### Work order
Return every line of the listing below unchanged, but leave the pictures out.

### Data listing
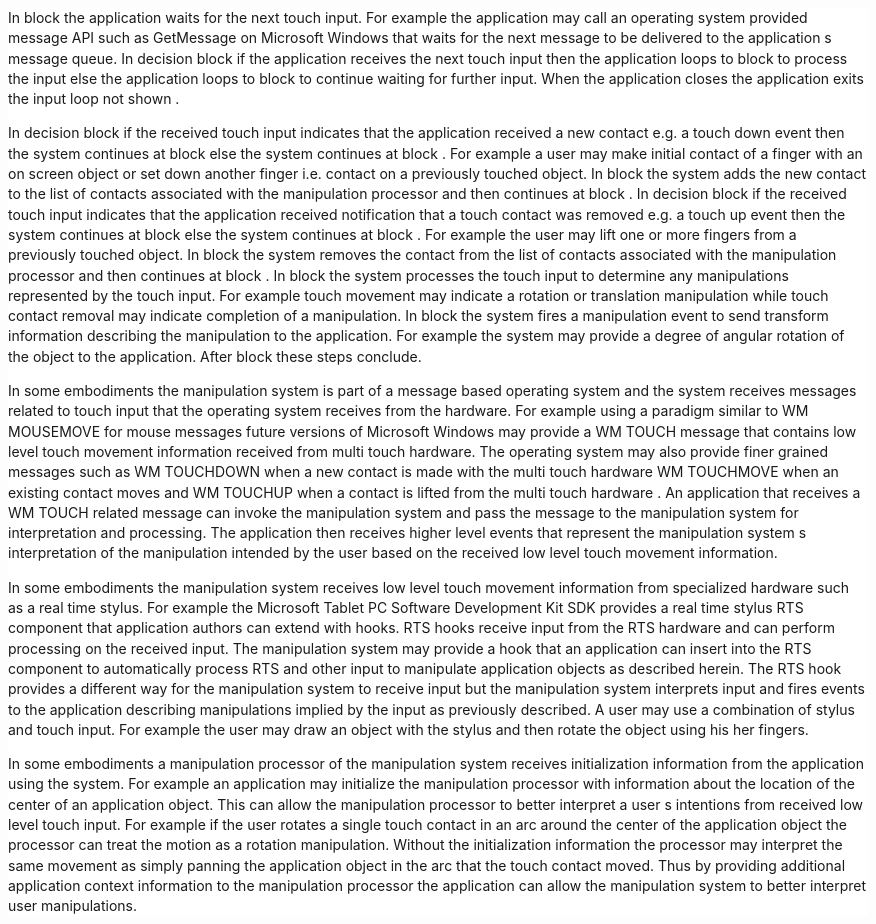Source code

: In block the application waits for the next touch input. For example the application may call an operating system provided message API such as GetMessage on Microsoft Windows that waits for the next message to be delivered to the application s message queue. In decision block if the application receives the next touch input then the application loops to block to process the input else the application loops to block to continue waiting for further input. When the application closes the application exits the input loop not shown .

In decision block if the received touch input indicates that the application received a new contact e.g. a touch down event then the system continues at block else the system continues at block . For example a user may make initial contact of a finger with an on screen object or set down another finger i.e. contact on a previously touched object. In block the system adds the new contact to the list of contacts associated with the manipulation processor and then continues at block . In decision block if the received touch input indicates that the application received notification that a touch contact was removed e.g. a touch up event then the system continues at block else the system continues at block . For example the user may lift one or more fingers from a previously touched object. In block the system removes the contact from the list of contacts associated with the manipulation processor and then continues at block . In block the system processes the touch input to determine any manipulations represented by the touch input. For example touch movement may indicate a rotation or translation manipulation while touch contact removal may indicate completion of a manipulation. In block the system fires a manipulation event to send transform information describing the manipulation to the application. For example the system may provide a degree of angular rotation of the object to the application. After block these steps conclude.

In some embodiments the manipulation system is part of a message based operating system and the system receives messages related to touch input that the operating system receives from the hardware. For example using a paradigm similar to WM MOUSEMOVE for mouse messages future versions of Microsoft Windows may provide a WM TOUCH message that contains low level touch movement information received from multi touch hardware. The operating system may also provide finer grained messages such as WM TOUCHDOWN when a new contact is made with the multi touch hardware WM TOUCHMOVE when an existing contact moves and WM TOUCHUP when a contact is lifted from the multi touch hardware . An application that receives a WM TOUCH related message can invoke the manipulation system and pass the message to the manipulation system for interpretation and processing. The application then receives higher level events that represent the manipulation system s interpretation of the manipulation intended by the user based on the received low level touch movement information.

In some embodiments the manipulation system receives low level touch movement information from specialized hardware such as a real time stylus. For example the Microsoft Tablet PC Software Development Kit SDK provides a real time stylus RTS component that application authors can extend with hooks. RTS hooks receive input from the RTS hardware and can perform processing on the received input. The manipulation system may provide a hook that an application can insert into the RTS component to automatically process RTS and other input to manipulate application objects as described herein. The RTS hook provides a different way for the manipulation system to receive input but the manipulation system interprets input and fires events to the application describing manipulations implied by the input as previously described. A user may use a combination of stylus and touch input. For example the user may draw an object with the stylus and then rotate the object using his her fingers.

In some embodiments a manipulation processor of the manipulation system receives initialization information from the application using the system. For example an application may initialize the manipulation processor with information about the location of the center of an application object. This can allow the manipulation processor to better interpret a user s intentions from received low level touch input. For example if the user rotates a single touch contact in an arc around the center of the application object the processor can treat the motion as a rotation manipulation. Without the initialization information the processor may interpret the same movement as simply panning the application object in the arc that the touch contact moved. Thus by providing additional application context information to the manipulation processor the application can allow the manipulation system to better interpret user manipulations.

### Exercise result
Source code

: In block the application waits for the next touch input. For example the application may call an operating system provided message API such as GetMessage on Microsoft Windows that waits for the next message to be delivered to the application s message queue. In decision block if the application receives the next touch input then the application loops to block to process the input else the application loops to block to continue waiting for further input. When the application closes the application exits the input loop not shown .

In decision block if the received touch input indicates that the application received a new contact e.g. a touch down event then the system continues at block else the system continues at block . For example a user may make initial contact of a finger with an on screen object or set down another finger i.e. contact on a previously touched object. In block the system adds the new contact to the list of contacts associated with the manipulation processor and then continues at block . In decision block if the received touch input indicates that the application received notification that a touch contact was removed e.g. a touch up event then the system continues at block else the system continues at block . For example the user may lift one or more fingers from a previously touched object. In block the system removes the contact from the list of contacts associated with the manipulation processor and then continues at block . In block the system processes the touch input to determine any manipulations represented by the touch input. For example touch movement may indicate a rotation or translation manipulation while touch contact removal may indicate completion of a manipulation. In block the system fires a manipulation event to send transform information describing the manipulation to the application. For example the system may provide a degree of angular rotation of the object to the application. After block these steps conclude.

In some embodiments the manipulation system is part of a message based operating system and the system receives messages related to touch input that the operating system receives from the hardware. For example using a paradigm similar to WM MOUSEMOVE for mouse messages future versions of Microsoft Windows may provide a WM TOUCH message that contains low level touch movement information received from multi touch hardware. The operating system may also provide finer grained messages such as WM TOUCHDOWN when a new contact is made with the multi touch hardware WM TOUCHMOVE when an existing contact moves and WM TOUCHUP when a contact is lifted from the multi touch hardware . An application that receives a WM TOUCH related message can invoke the manipulation system and pass the message to the manipulation system for interpretation and processing. The application then receives higher level events that represent the manipulation system s interpretation of the manipulation intended by the user based on the received low level touch movement information.

In some embodiments the manipulation system receives low level touch movement information from specialized hardware such as a real time stylus. For example the Microsoft Tablet PC Software Development Kit SDK provides a real time stylus RTS component that application authors can extend with hooks. RTS hooks receive input from the RTS hardware and can perform processing on the received input. The manipulation system may provide a hook that an application can insert into the RTS component to automatically process RTS and other input to manipulate application objects as described herein. The RTS hook provides a different way for the manipulation system to receive input but the manipulation system interprets input and fires events to the application describing manipulations implied by the input as previously described. A user may use a combination of stylus and touch input. For example the user may draw an object with the stylus and then rotate the object using his her fingers.

In some embodiments a manipulation processor of the manipulation system receives initialization information from the application using the system. For example an application may initialize the manipulation processor with information about the location of the center of an application object. This can allow the manipulation processor to better interpret a user s intentions from received low level touch input. For example if the user rotates a single touch contact in an arc around the center of the application object the processor can treat the motion as a rotation manipulation. Without the initialization information the processor may interpret the same movement as simply panning the application object in the arc that the touch contact moved. Thus by providing additional application context information to the manipulation processor the application can allow the manipulation system to better interpret user manipulations.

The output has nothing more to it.